═════ Reading passage

A new study defies the old saw that money cannot buy happiness. In fact, the poll says, it can greatly improve a person’s quality of life, and therefore, their ability to appreciate it. But only up to a point.
Less than $50 K ‘not very happy’
According to a Marist poll released Tuesday, most Americans from households that make less than $50,000 a year are “not very happy,” and they fear becoming a burden to loved ones. However, those who come from households that earn more than $50,000 annually reported a far greater level of happiness.
Most U.S. households earn less than $50,000
The poll determined that households making more than $50,000 are 12 percent more happy with their lives than those with lower incomes. However, according to the U.S. Census Bureau, more than half of American households — about 93 million — earn less than $50,00 a year.
Fear aging more
Only about 25 percent of those polled from households that make less than $50,000 said they were “very happy,” compared to 34 percent in the more affluent group. Those in the less affluent group also reported less satisfaction with their health, work, housing, finances, free time, neighborhood safety, social lives and family lives. They also reported a more acute fear of aging.
Money always a factor
Some Americans chose other factors affecting their happiness above money, but money was nearly always close to the top. Other factors that some chose over money were spirituality, family, neighborhood safety and housing.
A similar 2010 study by Princeton University found that, after the $50,000 point, money seems to be a lesser factor in personal satisfaction. That study found that those from households earning $75,000 or more reported happiness at about the same level as those from homes earning $50,000.

══════════

**Required actions:**
• a. Check each statement against the article on money and happiness, answering yes or no and quoting the words that decide it. (i) The poll was released on a Tuesday. (ii) About 34 percent of people from households earning less than $50,000 said they were "very happy." (iii) Spirituality was one of the factors some people ranked above money.
• b. In the article on money and happiness, which university carried out the similar study in 2010?
• c. Resume the article on money and happiness, picking up after its final sentence.
The entries have nothing to do with this.

═════ Data section

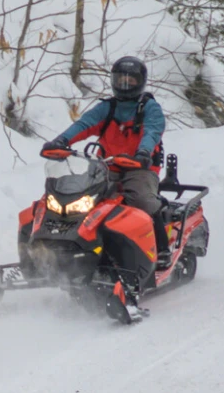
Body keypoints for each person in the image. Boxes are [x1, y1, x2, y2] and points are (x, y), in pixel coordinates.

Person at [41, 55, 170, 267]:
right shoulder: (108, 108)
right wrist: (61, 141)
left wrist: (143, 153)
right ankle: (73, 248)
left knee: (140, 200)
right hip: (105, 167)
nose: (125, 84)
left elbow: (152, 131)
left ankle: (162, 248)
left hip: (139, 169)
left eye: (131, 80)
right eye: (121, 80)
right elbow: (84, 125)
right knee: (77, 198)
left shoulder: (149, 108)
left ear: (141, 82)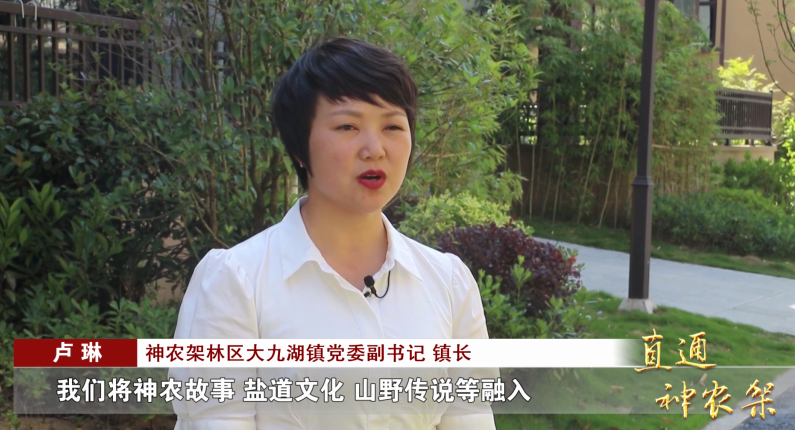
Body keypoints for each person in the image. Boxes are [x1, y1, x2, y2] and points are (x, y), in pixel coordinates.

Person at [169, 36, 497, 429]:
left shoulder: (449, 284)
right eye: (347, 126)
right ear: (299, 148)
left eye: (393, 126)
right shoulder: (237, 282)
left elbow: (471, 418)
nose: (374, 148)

══════════

**Results for the exercise:**
• a.
(i) Yes: "According to a Marist poll released Tuesday"
(ii) No: "Only about 25 percent of those polled from households that make less than $50,000 said they were “very happy,” compared to 34 percent in the more affluent group."
(iii) Yes: "Other factors that some chose over money were spirituality, family, neighborhood safety and housing."

• b. Princeton University.

• c.
Experiential buyers happier
How our discretionary money is spent may also have some bearing on our level of happiness, according to an unrelated study by the website BeyondThePurchase.org, which was also released this week. The study found that people who spend more money on “experiences,” rather than on material goods, have higher levels of happiness than those who amass material things. According to the website, its data cuts across all political, financial, gender and ethnic lines pretty much equally.
Ryan Howell of BeyondThePurchase.org said:
“We’re excited about these results. They show that people from all walks of life are experiential buyers.”
People who spend most of their money on things rather than experiences tend to be more introverted and less social, the study concluded, pointing to other factors in diminished happiness.
Can money buy happiness?
Apparently, to a degree, money can contribute to happiness. However, to what degree is largely dependent on how much — or how little — a household makes, and on how our discretionary money is spent. Of course, happiness is also dependent on a thousand other sociological and physiological factors.
There is little doubt, however, that financial matters do have an effect on our well-being, especially in times of economic struggle. As in many things, though, a strong self-image and a tendency to count our blessings may well be the most effective antidote to fiscal unhappiness.